━━━━━ The data

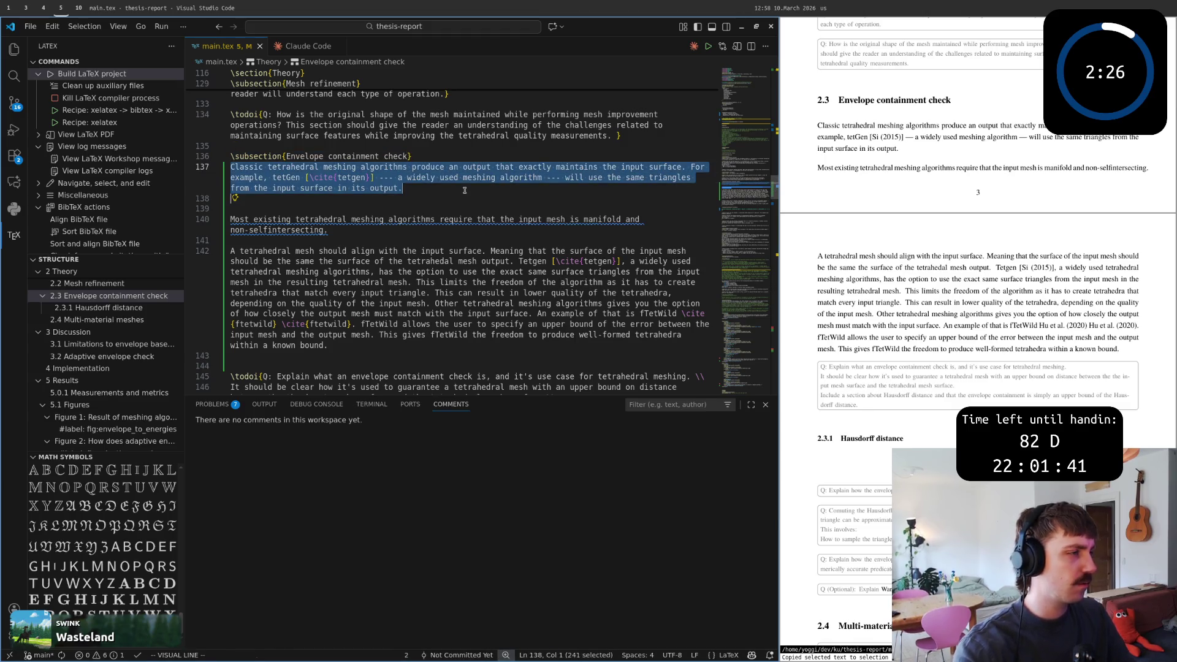
Start a fresh Copilot Rewrite > Review of the paragraph and clear the selection.
click(235, 199)
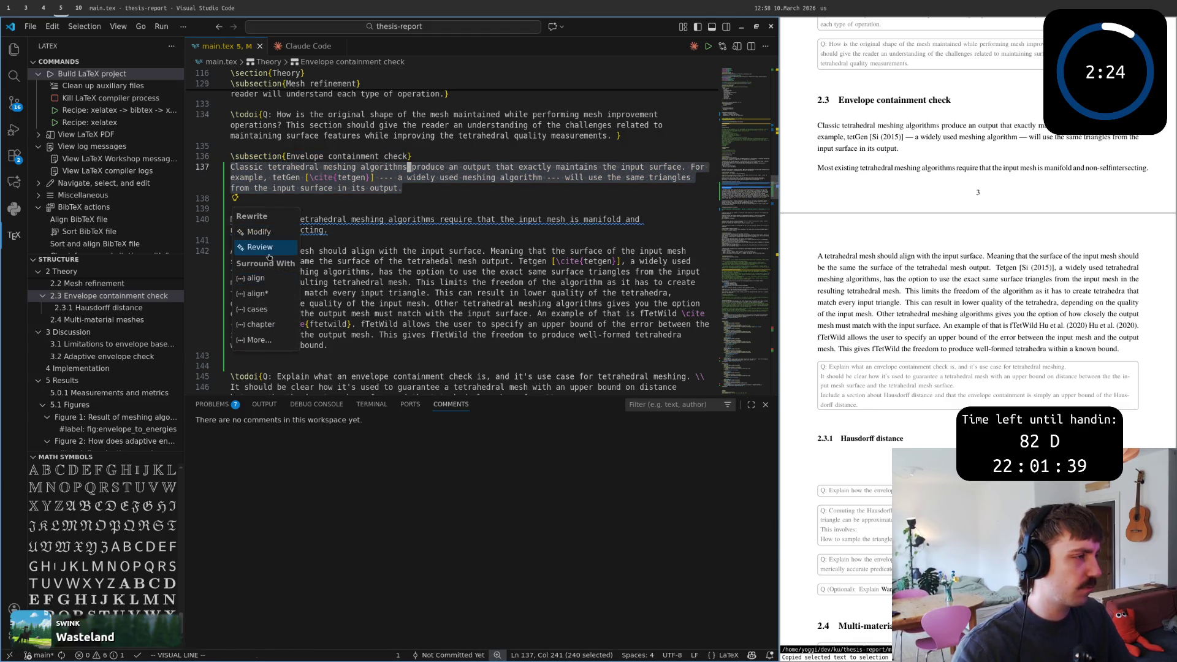
click(269, 253)
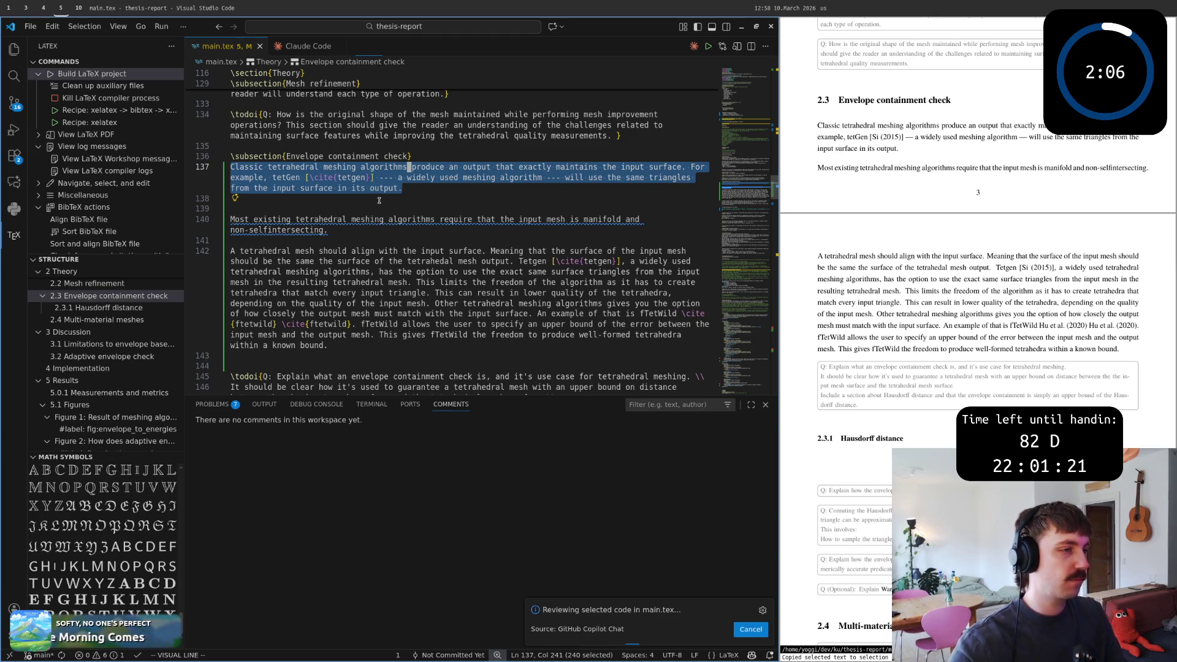
key(Escape)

━━━━━━━━━━

◆ **Problem to work on**
Omit each picture, then return all of the listing exactly as it stands.

◆ **Task answer**
Start a fresh Copilot Rewrite > Review of the paragraph and clear the selection.
click(235, 199)
click(269, 253)
key(Escape)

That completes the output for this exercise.